If you want cross-platform compatibility (kinda), go for OpenCL, if you want the best performance go for Metal. Both use a very similar language for kernels, but Metal is generally more efficient.
> Have you had any luck?
Not in ML, but I'm doing a lot of GPGPU on Metal, I recently started doing it in Rust. A bit less convenient than with Swift/Objective-C, but still possible. Worst case you'll have to add an .mm file and bridge it with `extern "C"`. That said, doing GPGPU is not doing ML, and most ML libraries are in Python.
> I also got confuses as to whether a 'shader' was more for the visual GPU output of things, or if it was also a building block for model training/networks/machine learning/etc.
A shader is basically a function that runs for every element of the output buffer.

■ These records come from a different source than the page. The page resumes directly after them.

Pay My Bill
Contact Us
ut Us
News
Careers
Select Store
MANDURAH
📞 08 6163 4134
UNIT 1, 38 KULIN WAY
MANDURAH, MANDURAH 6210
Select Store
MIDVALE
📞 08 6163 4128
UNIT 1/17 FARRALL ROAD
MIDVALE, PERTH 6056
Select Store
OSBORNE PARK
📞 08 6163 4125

We generally call them kernels for GPGPU, and shaders (geometry, vertex, fragment) for graphics stuff. You have to write them in a language that kinda looks like C (OpenGL GLSL, DirectX HSL, Metal MSL), but is optimized for the SMT properties of GPUs.
Learning shaders will let you run code on the GPU, to do ML you also need to learn what are tensors, how to compute them on the GPU, and how to build ML systems using them.
I recommend ShaderToy [0] if you want a cool way to understand and play with shaders.